=== Begin Enclosure ===
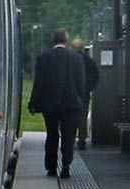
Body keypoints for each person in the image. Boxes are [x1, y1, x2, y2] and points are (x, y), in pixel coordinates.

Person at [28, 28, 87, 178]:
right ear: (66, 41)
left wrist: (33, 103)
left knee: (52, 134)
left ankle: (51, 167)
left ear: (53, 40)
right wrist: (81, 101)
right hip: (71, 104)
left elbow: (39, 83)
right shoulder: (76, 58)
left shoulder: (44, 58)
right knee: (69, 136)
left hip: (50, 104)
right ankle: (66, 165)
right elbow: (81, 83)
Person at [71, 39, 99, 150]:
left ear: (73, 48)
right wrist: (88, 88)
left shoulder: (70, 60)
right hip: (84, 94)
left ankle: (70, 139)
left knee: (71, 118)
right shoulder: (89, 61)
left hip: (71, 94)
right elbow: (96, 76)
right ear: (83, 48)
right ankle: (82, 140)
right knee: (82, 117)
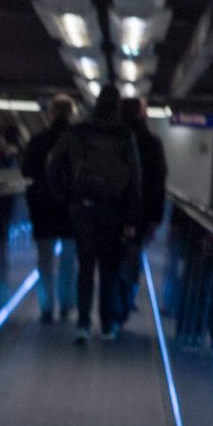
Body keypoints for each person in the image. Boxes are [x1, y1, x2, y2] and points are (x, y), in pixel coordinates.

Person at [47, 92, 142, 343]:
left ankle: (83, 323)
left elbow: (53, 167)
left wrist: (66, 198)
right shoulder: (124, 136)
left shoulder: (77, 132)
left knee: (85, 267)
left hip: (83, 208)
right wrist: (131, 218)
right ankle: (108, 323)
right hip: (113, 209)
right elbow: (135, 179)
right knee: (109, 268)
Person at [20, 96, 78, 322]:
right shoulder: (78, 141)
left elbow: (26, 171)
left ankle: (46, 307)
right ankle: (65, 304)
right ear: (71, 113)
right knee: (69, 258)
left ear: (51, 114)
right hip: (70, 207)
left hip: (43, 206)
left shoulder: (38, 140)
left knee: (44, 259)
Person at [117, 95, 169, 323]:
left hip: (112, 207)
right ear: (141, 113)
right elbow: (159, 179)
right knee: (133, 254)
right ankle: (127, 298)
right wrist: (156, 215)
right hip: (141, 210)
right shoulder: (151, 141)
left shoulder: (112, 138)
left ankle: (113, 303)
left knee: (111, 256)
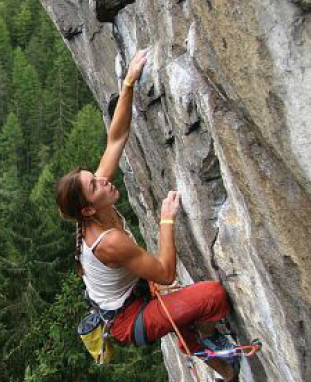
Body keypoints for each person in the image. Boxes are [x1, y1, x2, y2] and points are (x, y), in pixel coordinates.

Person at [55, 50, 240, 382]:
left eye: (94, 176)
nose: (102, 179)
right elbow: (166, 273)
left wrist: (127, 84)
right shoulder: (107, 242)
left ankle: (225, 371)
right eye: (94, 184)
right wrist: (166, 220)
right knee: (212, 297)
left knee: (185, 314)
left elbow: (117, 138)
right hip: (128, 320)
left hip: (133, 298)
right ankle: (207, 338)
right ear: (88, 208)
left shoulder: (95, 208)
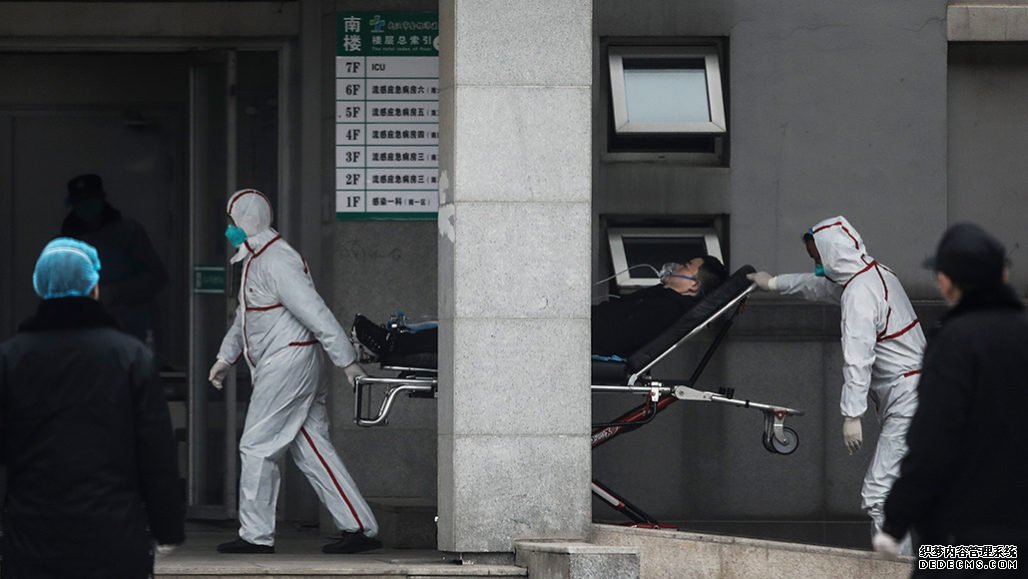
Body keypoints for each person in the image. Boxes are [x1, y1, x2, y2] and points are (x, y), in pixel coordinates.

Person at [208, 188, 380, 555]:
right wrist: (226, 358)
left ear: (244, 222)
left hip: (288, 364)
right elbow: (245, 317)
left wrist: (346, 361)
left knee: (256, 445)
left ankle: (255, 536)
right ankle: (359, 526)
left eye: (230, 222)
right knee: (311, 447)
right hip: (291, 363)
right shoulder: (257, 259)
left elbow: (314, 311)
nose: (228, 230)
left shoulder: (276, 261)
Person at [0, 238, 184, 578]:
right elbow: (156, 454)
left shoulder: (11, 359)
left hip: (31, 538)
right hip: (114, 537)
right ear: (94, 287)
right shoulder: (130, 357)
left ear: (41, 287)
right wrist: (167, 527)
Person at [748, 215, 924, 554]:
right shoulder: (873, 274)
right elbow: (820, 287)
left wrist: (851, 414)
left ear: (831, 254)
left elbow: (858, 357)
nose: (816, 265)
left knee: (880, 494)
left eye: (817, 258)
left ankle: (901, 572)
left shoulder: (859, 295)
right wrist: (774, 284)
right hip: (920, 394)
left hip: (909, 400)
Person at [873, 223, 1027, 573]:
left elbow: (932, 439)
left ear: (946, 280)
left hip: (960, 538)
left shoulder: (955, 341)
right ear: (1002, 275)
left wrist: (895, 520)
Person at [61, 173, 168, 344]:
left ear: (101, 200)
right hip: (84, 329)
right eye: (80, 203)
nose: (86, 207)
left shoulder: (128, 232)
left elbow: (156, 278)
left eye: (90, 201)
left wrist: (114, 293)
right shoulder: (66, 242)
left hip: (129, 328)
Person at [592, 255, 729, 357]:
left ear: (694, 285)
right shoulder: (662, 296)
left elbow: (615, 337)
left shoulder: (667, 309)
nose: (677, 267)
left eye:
=== End Enclosure ===
Copy the records above precisely, and leave every image out of the copy.

* [RESPONSE FOR THIS EXERCISE]:
Body keypoints for each person in the image. Boxes are [x1, y1, x2, y2] and points are (x, y), in pixel coordinates.

Person at [28, 28, 87, 178]:
right ear: (66, 41)
left wrist: (33, 103)
left knee: (52, 134)
left ankle: (51, 167)
left ear: (53, 40)
right wrist: (81, 101)
right hip: (71, 104)
left elbow: (39, 83)
right shoulder: (76, 58)
left shoulder: (44, 58)
right knee: (69, 136)
left hip: (50, 104)
right ankle: (66, 165)
right elbow: (81, 83)
Person at [71, 39, 99, 150]:
left ear: (73, 48)
right wrist: (88, 88)
left shoulder: (70, 60)
right hip: (84, 94)
left ankle: (70, 139)
left knee: (71, 118)
right shoulder: (89, 61)
left hip: (71, 94)
right elbow: (96, 76)
right ear: (83, 48)
right ankle: (82, 140)
right knee: (82, 117)
Body keypoints for each person in the image. Boxes are [x1, y1, x2, y2] and points are (x, y), in pixel coordinates.

Person at [47, 92, 142, 343]:
left ankle: (83, 323)
left elbow: (53, 167)
left wrist: (66, 198)
right shoulder: (124, 136)
left shoulder: (77, 132)
left knee: (85, 267)
left hip: (83, 208)
right wrist: (131, 218)
right ankle: (108, 323)
right hip: (113, 209)
right elbow: (135, 179)
right knee: (109, 268)
Person at [20, 96, 78, 322]:
right shoulder: (78, 141)
left elbow: (26, 171)
left ankle: (46, 307)
right ankle: (65, 304)
right ear: (71, 113)
right knee: (69, 258)
left ear: (51, 114)
right hip: (70, 207)
left hip: (43, 206)
left shoulder: (38, 140)
left knee: (44, 259)
Person at [117, 95, 169, 323]:
left hip: (112, 207)
right ear: (141, 113)
right elbow: (159, 179)
right knee: (133, 254)
right ankle: (127, 298)
right wrist: (156, 215)
right hip: (141, 210)
right shoulder: (151, 141)
left shoulder: (112, 138)
left ankle: (113, 303)
left knee: (111, 256)
Body keypoints for each person in the image. Boxes are [x1, y1, x2, y2] and points are (x, y), in pixel coordinates.

Person at [55, 50, 240, 382]:
left eye: (94, 176)
nose: (102, 179)
right elbow: (166, 273)
left wrist: (127, 84)
right shoulder: (107, 242)
left ankle: (225, 371)
right eye: (94, 184)
right wrist: (166, 220)
right knee: (212, 297)
left knee: (185, 314)
left elbow: (117, 138)
right hip: (128, 320)
left hip: (133, 298)
right ankle: (207, 338)
right ear: (88, 208)
left shoulder: (95, 208)
Body keypoints for each person in the image. Boxes are [x1, y1, x2, y2] and points are (x, y), in pixel coordinates.

Person at [208, 188, 380, 555]:
right wrist: (226, 358)
left ear: (244, 222)
left hip: (288, 364)
right elbow: (245, 317)
left wrist: (346, 361)
left knee: (256, 445)
left ankle: (255, 536)
right ankle: (359, 526)
left eye: (230, 222)
right knee: (311, 447)
right hip: (291, 363)
right shoulder: (257, 259)
left elbow: (314, 311)
nose: (228, 230)
left shoulder: (276, 261)
Person at [0, 238, 184, 578]:
right elbow: (156, 454)
left shoulder: (11, 359)
left hip: (31, 538)
right hip: (114, 537)
right ear: (94, 287)
right shoulder: (130, 357)
left ear: (41, 287)
right wrist: (167, 527)
Person at [748, 215, 924, 554]:
right shoulder: (873, 274)
right elbow: (820, 287)
left wrist: (851, 414)
left ear: (831, 254)
left elbow: (858, 357)
nose: (816, 265)
left knee: (880, 494)
left eye: (817, 258)
left ankle: (901, 572)
left shoulder: (859, 295)
right wrist: (774, 284)
right hip: (920, 394)
left hip: (909, 400)
Person at [873, 223, 1027, 573]:
left elbow: (932, 439)
left ear: (946, 280)
left hip: (960, 538)
left shoulder: (955, 341)
right ear: (1002, 275)
left wrist: (895, 520)
Person at [61, 173, 168, 344]:
left ear: (101, 200)
right hip: (84, 329)
right eye: (80, 203)
nose: (86, 207)
left shoulder: (128, 232)
left elbow: (156, 278)
left eye: (90, 201)
left wrist: (114, 293)
right shoulder: (66, 242)
left hip: (129, 328)
Person at [592, 255, 729, 357]:
left ear: (694, 285)
right shoulder: (662, 296)
left elbow: (615, 337)
left shoulder: (667, 309)
nose: (677, 267)
left eye:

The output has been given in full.